Handling Incidents

Operations workflow for handling incidents

Whenever an incident occurs, you should follow this process.

Create an issue

Always create an issue using the Incident template. The information you put in it initially does not need to be “complete”. It will often be a simplified title and the error/problem itself that is occuring.

Create an incident

After the issue has been created, you need to publish an incident via incident.io (so it shows on our status page). To do this:

  1. Navigate to Status pages
  2. Click on the status page you want to make an incident on
  3. Click Publish incident at the top-right
  4. Fill out a meaningful Name
  5. Set the Status of the incident
    • Investigating: Report an incident
      • This is normally what you would use as the starting point
    • Identified: Problem has been determined and a fix is being made
    • Monitoring: Fix is implementing and we are monitoring the situation
    • Resolved: Everything is good to go
  6. Set a meaningful Message for the incident
    • You should include a link to your incident issue here
  7. Set the level of impact on Affected components (the value needed depends on the impact of the incident)
    • No impact: The incident does not impact this component
    • Degraded performance: The component is working but at lower than standard performance levels
    • Partial outage: Significant parts of the component is not working
    • Full outage: The component is hard down
  8. Click Review incident
  9. Review all information for accuracy
  10. Click Publish incident

Determine criticality level

After issue creation, you need to determine the criticality level of the incident. This is done by locating the impacted items on the Customer Support Operations System Criticality Google sheet (internal access only).

In the event an incident is impacting multiple systems, use the highest criticality value.

Work to resolve the problem

With that out of the way, you will work to resolve the problem. Make sure to make ample commnets on the issue as you do.

As you do, remember to provide periodic updates to the incident.

Updating an incident

To do this:

  1. Navigate to Status pages
  2. Click on the status page you want to make an incident on
  3. Click Publish incident at the top-right
  4. Fill out a meaningful Name
  5. Set the Status of the incident
    • Investigating: Report an incident
    • Identified: Problem has been determined and a fix is being made
    • Monitoring: Fix is implementing and we are monitoring the situation
    • Resolved: Everything is good to go
  6. Set a meaningful Message for the incident
  7. Set the level of impact on Affected components
    • No impact: The incident does not impact this component
    • Degraded performance: The component is working but at lower than standard performance levels
    • Partial outage: Significant parts of the component is not working
    • Full outage: The component is hard down
  8. Click Review incident
  9. Review all information for accuracy
  10. Click Publish incident

Escalate

In some situations, you will not be able to resolve an incident quickly enough and will need to escalate it.

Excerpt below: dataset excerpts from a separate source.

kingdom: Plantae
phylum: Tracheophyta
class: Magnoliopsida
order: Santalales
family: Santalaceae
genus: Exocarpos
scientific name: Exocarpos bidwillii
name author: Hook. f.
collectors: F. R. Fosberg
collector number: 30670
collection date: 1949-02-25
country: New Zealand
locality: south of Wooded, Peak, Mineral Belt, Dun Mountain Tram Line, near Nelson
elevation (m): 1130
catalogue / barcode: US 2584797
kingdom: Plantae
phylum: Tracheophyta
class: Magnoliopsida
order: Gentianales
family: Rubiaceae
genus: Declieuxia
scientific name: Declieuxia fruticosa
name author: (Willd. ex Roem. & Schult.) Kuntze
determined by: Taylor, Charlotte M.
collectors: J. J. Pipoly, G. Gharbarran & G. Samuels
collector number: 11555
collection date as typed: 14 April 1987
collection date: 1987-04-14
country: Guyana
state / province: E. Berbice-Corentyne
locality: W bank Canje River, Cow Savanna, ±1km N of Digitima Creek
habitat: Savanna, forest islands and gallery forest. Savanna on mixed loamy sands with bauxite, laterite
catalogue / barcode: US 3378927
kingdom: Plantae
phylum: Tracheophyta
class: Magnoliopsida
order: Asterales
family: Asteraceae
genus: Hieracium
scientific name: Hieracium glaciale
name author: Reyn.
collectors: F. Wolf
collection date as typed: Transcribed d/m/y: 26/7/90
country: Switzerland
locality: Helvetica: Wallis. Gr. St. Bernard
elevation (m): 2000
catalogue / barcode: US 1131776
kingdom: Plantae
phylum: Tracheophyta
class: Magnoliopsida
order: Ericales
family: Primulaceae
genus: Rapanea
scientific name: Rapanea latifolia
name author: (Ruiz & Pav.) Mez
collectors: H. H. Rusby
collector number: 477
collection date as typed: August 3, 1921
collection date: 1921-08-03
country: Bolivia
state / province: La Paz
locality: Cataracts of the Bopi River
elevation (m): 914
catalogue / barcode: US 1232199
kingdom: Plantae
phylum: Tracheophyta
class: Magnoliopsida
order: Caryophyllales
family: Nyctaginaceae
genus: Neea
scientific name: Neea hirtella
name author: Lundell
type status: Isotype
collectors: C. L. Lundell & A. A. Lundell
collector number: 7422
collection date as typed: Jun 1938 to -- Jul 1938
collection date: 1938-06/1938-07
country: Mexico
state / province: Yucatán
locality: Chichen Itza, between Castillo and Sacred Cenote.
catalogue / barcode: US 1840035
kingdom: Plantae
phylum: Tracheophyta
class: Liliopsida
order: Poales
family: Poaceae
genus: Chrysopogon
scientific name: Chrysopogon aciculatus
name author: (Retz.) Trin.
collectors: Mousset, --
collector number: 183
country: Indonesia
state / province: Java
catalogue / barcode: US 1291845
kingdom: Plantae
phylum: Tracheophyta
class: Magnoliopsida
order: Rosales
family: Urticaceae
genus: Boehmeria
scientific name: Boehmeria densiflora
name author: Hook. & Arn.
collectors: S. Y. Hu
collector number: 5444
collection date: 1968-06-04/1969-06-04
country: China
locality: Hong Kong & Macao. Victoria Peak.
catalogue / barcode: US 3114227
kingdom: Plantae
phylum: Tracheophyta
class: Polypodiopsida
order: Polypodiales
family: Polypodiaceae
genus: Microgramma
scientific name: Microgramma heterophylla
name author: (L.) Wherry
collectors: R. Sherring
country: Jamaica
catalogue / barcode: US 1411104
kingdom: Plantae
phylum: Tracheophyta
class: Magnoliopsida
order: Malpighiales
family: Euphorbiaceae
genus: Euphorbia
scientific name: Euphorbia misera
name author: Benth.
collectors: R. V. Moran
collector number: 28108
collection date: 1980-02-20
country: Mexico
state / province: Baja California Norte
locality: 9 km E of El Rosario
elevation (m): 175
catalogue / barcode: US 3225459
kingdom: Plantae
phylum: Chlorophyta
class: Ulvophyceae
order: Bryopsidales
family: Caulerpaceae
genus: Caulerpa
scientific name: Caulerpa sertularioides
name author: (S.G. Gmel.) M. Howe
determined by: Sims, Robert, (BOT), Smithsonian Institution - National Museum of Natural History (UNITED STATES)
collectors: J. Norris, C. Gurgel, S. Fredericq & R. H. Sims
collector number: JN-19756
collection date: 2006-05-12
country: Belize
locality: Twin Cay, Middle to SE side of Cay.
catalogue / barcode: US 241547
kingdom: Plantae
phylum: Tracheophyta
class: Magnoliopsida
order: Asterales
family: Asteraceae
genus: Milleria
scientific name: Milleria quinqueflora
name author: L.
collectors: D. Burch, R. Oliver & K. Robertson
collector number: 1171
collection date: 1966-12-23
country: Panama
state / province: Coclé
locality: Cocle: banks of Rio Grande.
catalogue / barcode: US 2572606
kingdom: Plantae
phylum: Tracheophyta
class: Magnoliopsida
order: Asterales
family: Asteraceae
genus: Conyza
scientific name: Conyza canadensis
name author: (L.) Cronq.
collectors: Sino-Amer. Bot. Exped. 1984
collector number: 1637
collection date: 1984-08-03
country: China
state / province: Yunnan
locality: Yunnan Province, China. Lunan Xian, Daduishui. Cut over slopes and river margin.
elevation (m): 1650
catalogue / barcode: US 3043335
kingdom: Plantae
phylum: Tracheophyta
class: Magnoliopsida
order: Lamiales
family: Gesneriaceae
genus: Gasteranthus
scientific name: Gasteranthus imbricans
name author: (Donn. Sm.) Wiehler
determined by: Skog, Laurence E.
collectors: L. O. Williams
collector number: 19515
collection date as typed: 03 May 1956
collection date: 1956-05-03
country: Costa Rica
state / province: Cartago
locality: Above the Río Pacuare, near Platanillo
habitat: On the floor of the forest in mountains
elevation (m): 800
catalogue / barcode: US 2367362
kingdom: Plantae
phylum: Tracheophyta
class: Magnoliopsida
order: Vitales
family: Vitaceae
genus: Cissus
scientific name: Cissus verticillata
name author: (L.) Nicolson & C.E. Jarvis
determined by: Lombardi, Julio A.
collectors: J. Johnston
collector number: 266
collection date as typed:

The time between escalation levels is going to depend on the criticality level of the incident:

Criticality level Time to Resolve Escalate up to Time to escalate to next level Special notes
Mission Critical 1-2 hours Level 4 10 minutes without a resolution path
Business Critical 2-4 hours Level 3 30 minutes without a resolution path
Business Operational 24-48 hours Level 2 8 hours without a resolution path Move to level 3 is not resolved in time
Administrative 48-72 hours Level 2 24 hours without a resolution path Move to level 3 is not resolved in time

As an example, if you are working an Administrative level incident:

  • You have 24 hours to try to resolve it yourself
  • After 24 hours with no clear path to resolution, you must escalate to level 1
  • After 48 hours with no clear path to resolution, you must escalate to level 2
  • After 72 hours with no clear path to resolution, you must escalate to level 3. This is because it has now surpassed the documented time to resolve the incident

As another example, if you are working a Mission Critical level incident:

  • You have 10 minutes to try to resolve it yourself
  • After 10 minutes with no clear path to resolution, you must escalate to level 1
  • After 20 minutes with no clear path to resolution, you must escalate to level 2
  • After 30 minutes with no clear path to resolution, you must escalate to level 3
  • After 40 minutes with no clear path to resolution, you must escalate to level 4

Escalation levels

Level Action
1 Post in team channel asking for assistance
2 Page Customer Support Operations Specialist oncall
3 Page Fullstack Engineer, Customer Support Operations oncall
4 Page Sr. Support Engineering Manager - Operations

Resolve the issue

Once you have resolved the incident, you need to resolve the issue you created. This is normally done by cross-linking MRs to thhe issue or by detailing what was done to fix the problem.

Once that is done, you can close the issue, unless an After Incident Review is required.

Resolve the incident

See Updating an incident. Remember the Status to use is Resolved.

After Incident Review

For this, you will utilize the Customer Support Operations After Incident Reviews Google doc (internal only).

Make a duplicate of the Template tab, and then fill it in completely. You can use previous documents as an example of what is needed.

Make sure to notify the Sr. Support Engineering Manager - Operations of the document once you have completely filled it in.